Running Big on Lindgren

It is often claimed that VASP cannot “scale” to more than 1000 cores, but this is not entirely correct, as can be seen in the graph below.

Scaling of NiSi 1200-atoms on Lindgren

What you see are results from Lindgren, the Cray XE6 system at PDC, running a full SCF cycle on a 1200-atom NiSi surface. With 384 cores, the job requires about one hour without using too aggressive settings. This is a respectable run-time by itself, but we can also see that we can rougly triple the speed by increasing the number cores up to the plateau value of ca 2300 cores. But we pay a price for this, which is spending almost 2x more core hours in total to get the job done. So if you ask about the upper limit for VASP in terms of number of cores, the answer is that it depends the size of simulation cell, and the loss of core hours that one is willing to accept to get results quickly.

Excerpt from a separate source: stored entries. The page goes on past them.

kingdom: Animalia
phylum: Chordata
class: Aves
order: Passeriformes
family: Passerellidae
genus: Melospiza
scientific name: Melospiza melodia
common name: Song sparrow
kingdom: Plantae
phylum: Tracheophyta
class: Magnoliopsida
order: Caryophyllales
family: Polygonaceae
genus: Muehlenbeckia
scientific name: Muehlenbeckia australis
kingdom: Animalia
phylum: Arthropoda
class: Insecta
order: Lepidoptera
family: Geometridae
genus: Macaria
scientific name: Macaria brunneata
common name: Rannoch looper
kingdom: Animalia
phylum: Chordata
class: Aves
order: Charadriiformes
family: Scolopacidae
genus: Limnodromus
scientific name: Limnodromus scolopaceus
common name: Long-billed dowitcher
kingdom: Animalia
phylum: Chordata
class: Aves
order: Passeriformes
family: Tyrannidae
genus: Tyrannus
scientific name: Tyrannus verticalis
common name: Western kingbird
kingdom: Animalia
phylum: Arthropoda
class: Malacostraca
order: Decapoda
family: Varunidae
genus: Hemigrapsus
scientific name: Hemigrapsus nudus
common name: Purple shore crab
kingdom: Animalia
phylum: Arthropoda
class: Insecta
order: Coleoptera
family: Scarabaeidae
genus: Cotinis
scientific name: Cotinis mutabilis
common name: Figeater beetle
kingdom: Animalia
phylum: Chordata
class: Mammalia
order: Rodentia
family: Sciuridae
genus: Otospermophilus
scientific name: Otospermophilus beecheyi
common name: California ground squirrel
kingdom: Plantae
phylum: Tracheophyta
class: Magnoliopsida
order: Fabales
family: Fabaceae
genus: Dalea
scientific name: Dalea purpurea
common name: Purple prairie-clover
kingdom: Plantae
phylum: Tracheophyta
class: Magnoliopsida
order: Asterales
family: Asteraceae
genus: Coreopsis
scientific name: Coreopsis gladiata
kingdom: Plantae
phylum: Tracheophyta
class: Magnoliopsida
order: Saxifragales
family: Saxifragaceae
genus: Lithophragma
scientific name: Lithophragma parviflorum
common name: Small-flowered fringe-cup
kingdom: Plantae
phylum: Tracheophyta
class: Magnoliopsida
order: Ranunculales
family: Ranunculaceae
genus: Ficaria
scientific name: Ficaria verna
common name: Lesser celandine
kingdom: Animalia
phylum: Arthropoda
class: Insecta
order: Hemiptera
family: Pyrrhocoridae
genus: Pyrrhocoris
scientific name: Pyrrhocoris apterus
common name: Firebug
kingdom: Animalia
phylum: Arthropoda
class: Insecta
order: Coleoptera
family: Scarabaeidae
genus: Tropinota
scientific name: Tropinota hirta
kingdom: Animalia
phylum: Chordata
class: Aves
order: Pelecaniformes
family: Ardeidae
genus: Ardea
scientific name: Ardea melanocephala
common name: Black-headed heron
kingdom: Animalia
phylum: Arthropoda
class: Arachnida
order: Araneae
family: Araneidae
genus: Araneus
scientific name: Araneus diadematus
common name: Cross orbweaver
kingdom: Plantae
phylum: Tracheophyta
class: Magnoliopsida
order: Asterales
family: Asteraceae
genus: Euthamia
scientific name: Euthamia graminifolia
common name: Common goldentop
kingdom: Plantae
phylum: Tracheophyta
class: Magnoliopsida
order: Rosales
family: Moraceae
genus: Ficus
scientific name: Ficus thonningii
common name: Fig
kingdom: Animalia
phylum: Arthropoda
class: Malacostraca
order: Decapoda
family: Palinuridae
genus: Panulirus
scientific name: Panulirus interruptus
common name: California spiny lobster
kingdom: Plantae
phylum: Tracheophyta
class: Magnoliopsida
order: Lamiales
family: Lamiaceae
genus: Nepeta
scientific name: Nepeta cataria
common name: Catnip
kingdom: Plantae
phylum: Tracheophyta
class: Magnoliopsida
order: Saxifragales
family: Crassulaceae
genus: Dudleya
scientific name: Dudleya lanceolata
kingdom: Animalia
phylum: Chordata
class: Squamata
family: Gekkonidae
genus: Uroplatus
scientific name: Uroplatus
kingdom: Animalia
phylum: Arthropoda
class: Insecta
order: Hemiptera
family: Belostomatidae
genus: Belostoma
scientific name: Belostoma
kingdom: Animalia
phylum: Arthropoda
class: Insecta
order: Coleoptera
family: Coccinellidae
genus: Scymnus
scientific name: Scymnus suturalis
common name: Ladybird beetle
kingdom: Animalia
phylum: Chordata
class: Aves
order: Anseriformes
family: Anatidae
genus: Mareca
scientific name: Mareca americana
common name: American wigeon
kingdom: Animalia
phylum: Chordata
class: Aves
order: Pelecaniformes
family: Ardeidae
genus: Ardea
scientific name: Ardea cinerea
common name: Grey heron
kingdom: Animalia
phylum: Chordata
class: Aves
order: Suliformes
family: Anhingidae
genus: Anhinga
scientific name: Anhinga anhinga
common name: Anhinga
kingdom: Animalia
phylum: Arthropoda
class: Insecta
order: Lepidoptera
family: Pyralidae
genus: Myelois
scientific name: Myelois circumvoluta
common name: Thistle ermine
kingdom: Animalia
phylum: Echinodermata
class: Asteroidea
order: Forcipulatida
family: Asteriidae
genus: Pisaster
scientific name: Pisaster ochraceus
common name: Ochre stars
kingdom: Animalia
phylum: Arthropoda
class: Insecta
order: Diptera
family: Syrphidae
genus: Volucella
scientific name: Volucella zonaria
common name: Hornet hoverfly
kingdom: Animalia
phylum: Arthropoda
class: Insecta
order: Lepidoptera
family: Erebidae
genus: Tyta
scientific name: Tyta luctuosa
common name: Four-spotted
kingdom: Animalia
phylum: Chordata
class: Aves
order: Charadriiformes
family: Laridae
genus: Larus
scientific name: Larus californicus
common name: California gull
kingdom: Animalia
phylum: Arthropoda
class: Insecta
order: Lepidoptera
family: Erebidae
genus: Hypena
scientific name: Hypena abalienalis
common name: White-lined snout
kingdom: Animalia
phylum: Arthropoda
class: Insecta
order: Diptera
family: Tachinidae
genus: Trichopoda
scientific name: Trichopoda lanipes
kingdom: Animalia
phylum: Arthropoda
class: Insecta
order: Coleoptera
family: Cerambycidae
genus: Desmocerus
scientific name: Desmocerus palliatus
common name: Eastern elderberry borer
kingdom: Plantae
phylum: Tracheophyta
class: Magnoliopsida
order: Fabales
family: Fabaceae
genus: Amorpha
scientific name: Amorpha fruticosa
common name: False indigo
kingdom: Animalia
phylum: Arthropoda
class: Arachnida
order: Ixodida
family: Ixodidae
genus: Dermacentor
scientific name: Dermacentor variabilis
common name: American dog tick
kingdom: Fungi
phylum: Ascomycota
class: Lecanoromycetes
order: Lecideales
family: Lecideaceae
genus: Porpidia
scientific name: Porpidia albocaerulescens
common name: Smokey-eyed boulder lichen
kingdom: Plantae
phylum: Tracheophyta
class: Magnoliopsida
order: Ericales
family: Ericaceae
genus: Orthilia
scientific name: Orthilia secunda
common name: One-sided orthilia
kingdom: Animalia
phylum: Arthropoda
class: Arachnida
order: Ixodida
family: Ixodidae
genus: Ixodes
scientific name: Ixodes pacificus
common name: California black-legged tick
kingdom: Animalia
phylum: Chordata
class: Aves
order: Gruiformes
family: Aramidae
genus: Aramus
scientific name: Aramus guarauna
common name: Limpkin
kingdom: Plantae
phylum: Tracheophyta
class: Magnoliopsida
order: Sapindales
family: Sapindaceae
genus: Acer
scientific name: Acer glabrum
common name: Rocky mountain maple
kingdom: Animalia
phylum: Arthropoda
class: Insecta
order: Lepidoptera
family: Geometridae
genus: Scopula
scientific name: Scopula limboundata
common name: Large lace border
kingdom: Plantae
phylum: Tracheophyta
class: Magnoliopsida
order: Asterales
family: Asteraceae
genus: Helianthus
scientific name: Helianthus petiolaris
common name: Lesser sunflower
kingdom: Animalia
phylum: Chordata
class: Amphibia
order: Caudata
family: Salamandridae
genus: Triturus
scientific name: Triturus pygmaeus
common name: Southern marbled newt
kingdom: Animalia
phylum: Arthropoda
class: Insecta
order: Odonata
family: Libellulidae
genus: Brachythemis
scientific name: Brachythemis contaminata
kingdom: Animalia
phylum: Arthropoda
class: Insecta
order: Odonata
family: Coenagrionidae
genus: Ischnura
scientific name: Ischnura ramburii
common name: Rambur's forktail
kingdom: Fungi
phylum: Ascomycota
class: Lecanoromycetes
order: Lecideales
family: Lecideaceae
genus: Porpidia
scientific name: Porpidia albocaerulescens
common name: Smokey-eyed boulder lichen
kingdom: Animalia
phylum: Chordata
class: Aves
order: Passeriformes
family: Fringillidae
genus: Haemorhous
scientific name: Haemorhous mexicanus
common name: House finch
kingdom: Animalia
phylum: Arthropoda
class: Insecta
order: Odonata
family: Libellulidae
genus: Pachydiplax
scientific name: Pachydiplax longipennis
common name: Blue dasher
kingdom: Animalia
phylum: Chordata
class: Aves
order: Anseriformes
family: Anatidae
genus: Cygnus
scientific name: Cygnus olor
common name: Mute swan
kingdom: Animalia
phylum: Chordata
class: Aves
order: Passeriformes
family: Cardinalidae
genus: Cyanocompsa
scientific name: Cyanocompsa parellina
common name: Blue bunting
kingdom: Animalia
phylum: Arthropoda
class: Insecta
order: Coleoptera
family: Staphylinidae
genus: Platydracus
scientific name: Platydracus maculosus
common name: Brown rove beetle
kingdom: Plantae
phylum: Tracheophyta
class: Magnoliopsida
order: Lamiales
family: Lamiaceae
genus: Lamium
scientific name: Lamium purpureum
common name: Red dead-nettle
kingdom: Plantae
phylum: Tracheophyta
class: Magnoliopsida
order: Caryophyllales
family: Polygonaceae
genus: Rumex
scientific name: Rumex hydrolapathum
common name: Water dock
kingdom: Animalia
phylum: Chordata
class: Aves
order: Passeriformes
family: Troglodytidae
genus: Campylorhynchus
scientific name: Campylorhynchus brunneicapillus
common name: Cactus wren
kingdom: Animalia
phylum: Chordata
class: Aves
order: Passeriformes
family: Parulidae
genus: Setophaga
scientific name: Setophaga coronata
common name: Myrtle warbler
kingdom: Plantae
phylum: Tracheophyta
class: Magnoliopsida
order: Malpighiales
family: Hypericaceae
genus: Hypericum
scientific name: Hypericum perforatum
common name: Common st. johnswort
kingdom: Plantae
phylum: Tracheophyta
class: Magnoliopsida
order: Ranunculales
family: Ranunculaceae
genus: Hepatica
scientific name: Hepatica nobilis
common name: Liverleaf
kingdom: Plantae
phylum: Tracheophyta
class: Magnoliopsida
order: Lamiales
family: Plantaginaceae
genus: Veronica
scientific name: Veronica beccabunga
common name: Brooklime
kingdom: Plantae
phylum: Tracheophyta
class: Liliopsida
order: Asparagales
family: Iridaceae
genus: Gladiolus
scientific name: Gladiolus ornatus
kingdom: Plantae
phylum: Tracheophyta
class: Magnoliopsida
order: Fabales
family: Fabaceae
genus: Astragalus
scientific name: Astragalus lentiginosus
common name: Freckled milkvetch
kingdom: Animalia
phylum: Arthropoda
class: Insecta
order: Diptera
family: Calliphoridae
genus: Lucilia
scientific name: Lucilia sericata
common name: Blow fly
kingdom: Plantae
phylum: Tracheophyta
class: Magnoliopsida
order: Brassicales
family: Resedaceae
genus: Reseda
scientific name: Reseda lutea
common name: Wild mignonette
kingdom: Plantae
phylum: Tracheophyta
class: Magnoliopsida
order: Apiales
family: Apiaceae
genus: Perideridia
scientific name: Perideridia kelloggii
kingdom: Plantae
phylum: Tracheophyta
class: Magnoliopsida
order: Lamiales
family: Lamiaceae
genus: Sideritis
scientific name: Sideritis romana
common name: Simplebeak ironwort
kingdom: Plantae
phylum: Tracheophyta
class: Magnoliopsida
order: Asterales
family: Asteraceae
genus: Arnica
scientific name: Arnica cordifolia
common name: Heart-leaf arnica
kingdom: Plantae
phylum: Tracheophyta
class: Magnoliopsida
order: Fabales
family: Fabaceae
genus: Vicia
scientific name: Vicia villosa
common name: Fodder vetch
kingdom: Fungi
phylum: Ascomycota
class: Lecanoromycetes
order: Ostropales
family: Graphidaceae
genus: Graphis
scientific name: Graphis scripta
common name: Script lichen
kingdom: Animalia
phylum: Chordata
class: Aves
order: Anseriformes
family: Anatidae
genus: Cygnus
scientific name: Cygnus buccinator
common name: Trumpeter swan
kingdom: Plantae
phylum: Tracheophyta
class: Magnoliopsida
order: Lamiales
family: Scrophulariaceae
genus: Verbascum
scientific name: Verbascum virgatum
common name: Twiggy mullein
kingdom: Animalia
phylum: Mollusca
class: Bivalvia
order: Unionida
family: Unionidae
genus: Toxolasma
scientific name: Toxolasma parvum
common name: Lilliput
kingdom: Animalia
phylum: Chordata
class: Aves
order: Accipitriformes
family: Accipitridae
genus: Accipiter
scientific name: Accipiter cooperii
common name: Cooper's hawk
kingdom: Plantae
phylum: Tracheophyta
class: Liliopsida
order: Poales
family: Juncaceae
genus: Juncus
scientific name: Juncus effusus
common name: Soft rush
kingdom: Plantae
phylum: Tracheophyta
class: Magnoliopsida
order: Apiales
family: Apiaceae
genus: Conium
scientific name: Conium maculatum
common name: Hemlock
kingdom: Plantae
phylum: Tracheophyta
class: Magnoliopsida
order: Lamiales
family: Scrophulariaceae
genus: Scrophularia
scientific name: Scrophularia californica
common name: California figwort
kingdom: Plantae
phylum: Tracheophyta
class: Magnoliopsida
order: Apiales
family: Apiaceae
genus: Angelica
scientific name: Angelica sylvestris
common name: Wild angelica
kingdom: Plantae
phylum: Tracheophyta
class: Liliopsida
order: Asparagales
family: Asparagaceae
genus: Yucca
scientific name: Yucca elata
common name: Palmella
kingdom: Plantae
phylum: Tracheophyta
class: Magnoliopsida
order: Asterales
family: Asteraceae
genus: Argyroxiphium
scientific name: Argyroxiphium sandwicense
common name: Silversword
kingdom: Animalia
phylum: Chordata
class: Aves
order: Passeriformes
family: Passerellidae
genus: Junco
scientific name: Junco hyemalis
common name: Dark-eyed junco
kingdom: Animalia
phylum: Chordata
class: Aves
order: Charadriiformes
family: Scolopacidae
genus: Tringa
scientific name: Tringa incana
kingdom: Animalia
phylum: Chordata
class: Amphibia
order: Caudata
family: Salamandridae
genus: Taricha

For everyday calculations, my personal preference is to use the node count where the computational efficiency drops below 50%. In this case, gettting > 50% efficiency for more than say 16 compute nodes (128-384c) is usually a challenge, even for big simulations with many hundred atoms. A small investigation of differently sized supercells revealed the following relationship:

VASP weak scaling on Lindgren

Technically, this is an example of weak scaling, where a large simulation size is necessary to get good parallel scaling. Judging by this study, we find that there is indeed no reasonably sized simulation cell where VASP can be run on > 1000 cores without poor efficiency.

But for large one-shot jobs, where time to solution is important, a lower efficiency is acceptable. There are several reasons why you would want to do this:

  • You need the results fast due to a deadline, or the sequential nature of the study.
  • It is the only way to get your job through due to practical wall-time limits (typically less than one week at most supercomputing center).